Examples¶
Hello World¶
A simple “Hello, World!” adds text to the active frame and exports the frame to an image file.
import tecplot
frame = tecplot.active_frame()
frame.add_text('Hello, World!', position=(36, 50), size=34)
tecplot.export.save_png('hello_world.png', 600)
Loading Layouts¶
Layouts can be loaded with the tecplot.load_layout()
method. This will accept
both lay
and lpk
(packaged) files. The exported image interprets the
image type by the extension you give it. See tecplot.export.save_png()
for
more details. Notice in this example, we turn on logging down to the DEBUG
level which is extremely verbose. This is useful for debugging the connection
between the script and Tecplot 360 EX.
import logging
import os
import sys
logging.basicConfig(stream=sys.stdout, level=logging.INFO)
import tecplot
examples_dir = tecplot.session.tecplot_examples_directory()
infile = os.path.join(examples_dir, '3D', 'JetSurface.lay')
tecplot.load_layout(infile)
tecplot.export.save_jpeg('jet_surface.jpeg', 600)
Extracting Slices¶
This script produces two images: a 3D view of the wing and a simplified pressure coefficient plot half-way down the wing:
import os
import sys
import logging
logging.basicConfig(stream=sys.stdout, level=logging.INFO)
import tecplot
examples_dir = tecplot.session.tecplot_examples_directory()
datafile = os.path.join(examples_dir, 'OneraM6wing', 'OneraM6_SU2_RANS.plt')
dataset = tecplot.data.load_tecplot(datafile)
frame = tecplot.active_frame()
frame.plot_type = tecplot.constant.PlotType.Cartesian3D
frame.plot().show_contour = True
# export image of wing
tecplot.export.save_png('wing.png', 600)
###
**What to work on:**
A. Transcribe the part of the Tecplot scripting examples that opens with the words containing "method. This will" and closes with "Tecplot 360 EX.".
B. Pick up the Tecplot scripting examples after their final line and keep going.

Stored records
###
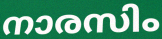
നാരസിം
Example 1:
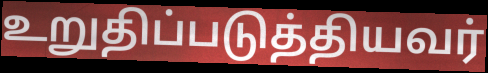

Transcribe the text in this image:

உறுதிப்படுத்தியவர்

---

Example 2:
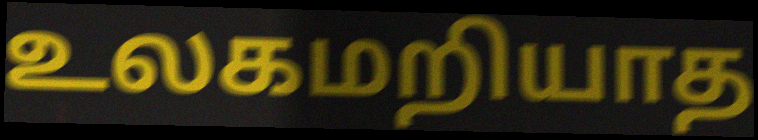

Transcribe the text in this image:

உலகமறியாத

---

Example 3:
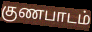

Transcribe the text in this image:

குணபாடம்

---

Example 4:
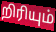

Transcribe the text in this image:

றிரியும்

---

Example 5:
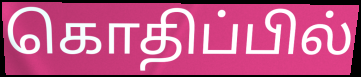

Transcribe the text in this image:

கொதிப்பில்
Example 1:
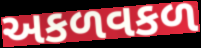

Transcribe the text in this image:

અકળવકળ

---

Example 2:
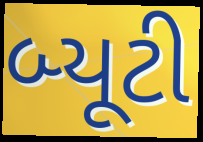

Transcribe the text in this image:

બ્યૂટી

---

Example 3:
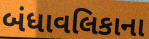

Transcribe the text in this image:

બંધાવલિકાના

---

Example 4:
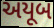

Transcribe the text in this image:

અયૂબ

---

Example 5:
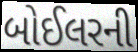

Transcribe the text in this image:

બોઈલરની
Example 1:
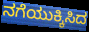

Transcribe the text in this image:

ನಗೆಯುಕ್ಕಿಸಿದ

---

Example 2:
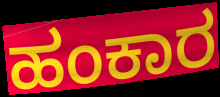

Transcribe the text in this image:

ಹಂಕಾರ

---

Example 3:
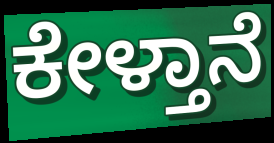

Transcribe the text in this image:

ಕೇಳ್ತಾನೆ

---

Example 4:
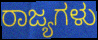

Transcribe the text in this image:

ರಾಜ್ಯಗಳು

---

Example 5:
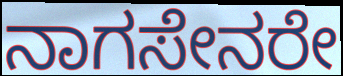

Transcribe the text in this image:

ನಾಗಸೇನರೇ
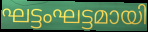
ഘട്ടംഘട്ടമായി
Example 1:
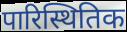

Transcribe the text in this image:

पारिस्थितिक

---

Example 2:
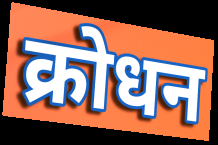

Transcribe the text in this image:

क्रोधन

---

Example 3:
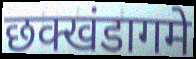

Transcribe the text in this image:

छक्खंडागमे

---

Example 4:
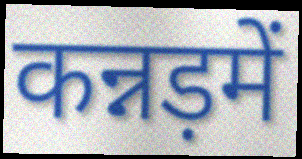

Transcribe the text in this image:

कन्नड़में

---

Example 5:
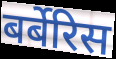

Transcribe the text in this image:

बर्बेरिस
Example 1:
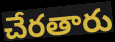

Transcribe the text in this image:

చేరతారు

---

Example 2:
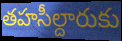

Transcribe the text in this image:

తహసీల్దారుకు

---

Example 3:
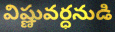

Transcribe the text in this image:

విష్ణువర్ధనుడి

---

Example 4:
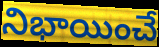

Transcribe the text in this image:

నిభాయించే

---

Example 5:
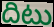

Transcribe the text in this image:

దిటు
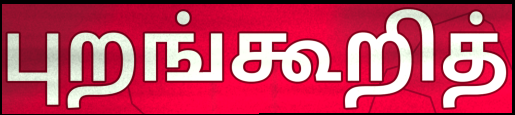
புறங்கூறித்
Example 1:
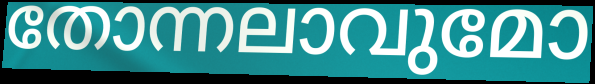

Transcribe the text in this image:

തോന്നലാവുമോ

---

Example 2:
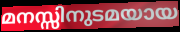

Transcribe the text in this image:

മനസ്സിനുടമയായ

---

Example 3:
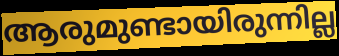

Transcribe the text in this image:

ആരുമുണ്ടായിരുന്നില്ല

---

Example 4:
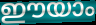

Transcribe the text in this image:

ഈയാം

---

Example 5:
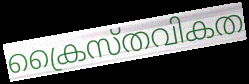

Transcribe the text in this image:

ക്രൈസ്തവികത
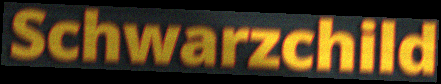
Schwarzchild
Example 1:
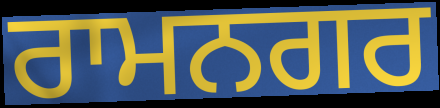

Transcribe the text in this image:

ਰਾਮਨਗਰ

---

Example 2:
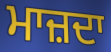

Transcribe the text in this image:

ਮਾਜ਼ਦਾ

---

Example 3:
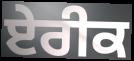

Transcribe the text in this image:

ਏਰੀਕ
###
**Task answers:**
A.
method. This will accept
both lay
and lpk
(packaged) files. The exported image interprets the
image type by the extension you give it. See tecplot.export.save_png()
for
more details. Notice in this example, we turn on logging down to the DEBUG
level which is extremely verbose. This is useful for debugging the connection
between the script and Tecplot 360 EX.

B.
# extract an arbitrary slice from the surface data on the wing
extracted_slice = tecplot.data.extract.extract_slice(
origin=(0, 0.25, 0),
normal=(0, 1, 0),
slicesource=tecplot.constant.SliceSource.SurfaceZones,
dataset=dataset)
extracted_slice.name = 'Quarter-chord C_p'
# get x from slice
extracted_x = extracted_slice.values('x')
# copy of data as a numpy array
x = extracted_x.as_numpy_array()
# normalize x
xc = (x - x.min()) / (x.max() - x.min())
extracted_x[:] = xc
# switch plot type in current frame
frame.plot_type = tecplot.constant.PlotType.XYLine
plot = frame.plot()
# clear plot
plot.delete_linemaps()
# create line plot from extracted zone data
cp_linemap = plot.add_linemap(
name=extracted_slice.name,
zone=extracted_slice,
x=dataset.variable('x'),
y=dataset.variable('Pressure_Coefficient'))
# set style of linemap plot
cp_linemap.line.color = tecplot.constant.Color.Blue
cp_linemap.line.line_thickness = 0.8
cp_linemap.y_axis.reverse = True
# update axes limits to show data
plot.view.fit()
# export image of pressure coefficient as a function of x/c
tecplot.export.save_png('wing_pressure_coefficient.png', 600)
Numpy Integration¶
Note
Numpy, SciPy Required
This example requires both numpy and scipy installed. SciPy, in turn, requires a conforming linear algebra system such as OpenBLAS, LAPACK, ATLAS or MKL. It is recommended to use your operating system’s package manager to do this. Windows users and/or users that do not have root access to their machines might consider using Anaconda to setup a virtual environment where they can install python, numpy, scipy and all of its dependencies.
The spherical harmonic (n,m) = (5,4)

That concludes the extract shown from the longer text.